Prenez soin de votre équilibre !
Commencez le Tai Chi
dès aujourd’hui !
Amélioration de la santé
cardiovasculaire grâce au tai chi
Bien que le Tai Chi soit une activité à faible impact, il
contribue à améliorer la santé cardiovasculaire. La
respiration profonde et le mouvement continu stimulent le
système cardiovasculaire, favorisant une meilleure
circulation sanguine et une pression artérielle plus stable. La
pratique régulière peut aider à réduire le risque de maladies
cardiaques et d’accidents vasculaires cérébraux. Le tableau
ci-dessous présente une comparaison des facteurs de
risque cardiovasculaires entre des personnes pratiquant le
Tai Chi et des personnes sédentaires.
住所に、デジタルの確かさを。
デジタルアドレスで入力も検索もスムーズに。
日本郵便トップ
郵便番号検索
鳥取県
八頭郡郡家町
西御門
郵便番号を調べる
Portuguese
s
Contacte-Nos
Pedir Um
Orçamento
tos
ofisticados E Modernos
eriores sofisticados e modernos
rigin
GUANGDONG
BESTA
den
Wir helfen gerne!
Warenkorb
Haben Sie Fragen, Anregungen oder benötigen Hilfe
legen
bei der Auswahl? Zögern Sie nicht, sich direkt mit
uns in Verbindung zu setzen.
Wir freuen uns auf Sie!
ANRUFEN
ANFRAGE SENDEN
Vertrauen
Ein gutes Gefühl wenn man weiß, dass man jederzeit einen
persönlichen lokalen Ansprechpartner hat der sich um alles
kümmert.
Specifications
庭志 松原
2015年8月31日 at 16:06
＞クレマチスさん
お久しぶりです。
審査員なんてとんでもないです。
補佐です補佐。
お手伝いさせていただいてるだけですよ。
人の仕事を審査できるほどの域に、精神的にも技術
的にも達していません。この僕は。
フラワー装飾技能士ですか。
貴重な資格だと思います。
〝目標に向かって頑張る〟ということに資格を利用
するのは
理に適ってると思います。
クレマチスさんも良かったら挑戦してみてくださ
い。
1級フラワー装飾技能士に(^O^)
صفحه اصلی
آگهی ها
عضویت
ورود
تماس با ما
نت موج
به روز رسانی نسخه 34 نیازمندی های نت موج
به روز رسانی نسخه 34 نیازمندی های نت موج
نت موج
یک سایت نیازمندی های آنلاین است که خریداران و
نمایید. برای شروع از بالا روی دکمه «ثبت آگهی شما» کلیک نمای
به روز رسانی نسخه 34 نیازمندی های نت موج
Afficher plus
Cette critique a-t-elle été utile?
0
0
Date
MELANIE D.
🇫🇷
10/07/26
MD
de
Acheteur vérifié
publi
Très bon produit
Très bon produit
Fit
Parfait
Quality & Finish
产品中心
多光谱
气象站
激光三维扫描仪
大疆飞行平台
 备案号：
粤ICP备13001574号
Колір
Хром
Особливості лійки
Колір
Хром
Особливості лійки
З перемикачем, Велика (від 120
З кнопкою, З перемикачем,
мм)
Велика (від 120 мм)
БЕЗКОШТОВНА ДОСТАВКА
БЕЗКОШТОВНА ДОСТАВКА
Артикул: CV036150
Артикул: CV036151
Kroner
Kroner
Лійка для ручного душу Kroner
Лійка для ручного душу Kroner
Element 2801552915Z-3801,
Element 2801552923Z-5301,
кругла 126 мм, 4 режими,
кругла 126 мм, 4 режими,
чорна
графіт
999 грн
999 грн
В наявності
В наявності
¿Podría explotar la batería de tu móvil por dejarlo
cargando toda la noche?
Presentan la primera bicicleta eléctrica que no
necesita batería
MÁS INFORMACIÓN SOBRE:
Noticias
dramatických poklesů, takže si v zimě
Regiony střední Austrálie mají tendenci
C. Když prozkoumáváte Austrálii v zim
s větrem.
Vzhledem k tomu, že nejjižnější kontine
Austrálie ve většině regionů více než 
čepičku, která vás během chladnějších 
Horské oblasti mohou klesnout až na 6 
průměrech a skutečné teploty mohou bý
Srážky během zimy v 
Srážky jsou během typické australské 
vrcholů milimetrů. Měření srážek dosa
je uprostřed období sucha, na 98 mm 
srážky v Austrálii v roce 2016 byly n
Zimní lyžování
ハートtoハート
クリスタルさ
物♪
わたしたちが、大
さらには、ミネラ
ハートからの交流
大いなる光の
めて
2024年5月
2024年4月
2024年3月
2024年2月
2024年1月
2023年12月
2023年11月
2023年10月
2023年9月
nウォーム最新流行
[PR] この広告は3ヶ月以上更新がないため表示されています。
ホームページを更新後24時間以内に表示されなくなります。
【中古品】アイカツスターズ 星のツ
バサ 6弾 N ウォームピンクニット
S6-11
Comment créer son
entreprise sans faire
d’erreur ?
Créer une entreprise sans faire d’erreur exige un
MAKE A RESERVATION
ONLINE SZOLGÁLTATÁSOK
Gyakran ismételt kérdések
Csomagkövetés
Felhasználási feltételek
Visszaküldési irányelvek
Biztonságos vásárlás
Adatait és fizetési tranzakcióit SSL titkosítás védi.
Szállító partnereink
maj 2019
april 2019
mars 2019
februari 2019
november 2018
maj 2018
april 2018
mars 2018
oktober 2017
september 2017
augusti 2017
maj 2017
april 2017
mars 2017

════════

__Exercise instructions__:
Search the material above for the word "entreprise", then copy each line that holds it.

__Solved problem__:
entreprise sans faire
Créer une entreprise sans faire d’erreur exige un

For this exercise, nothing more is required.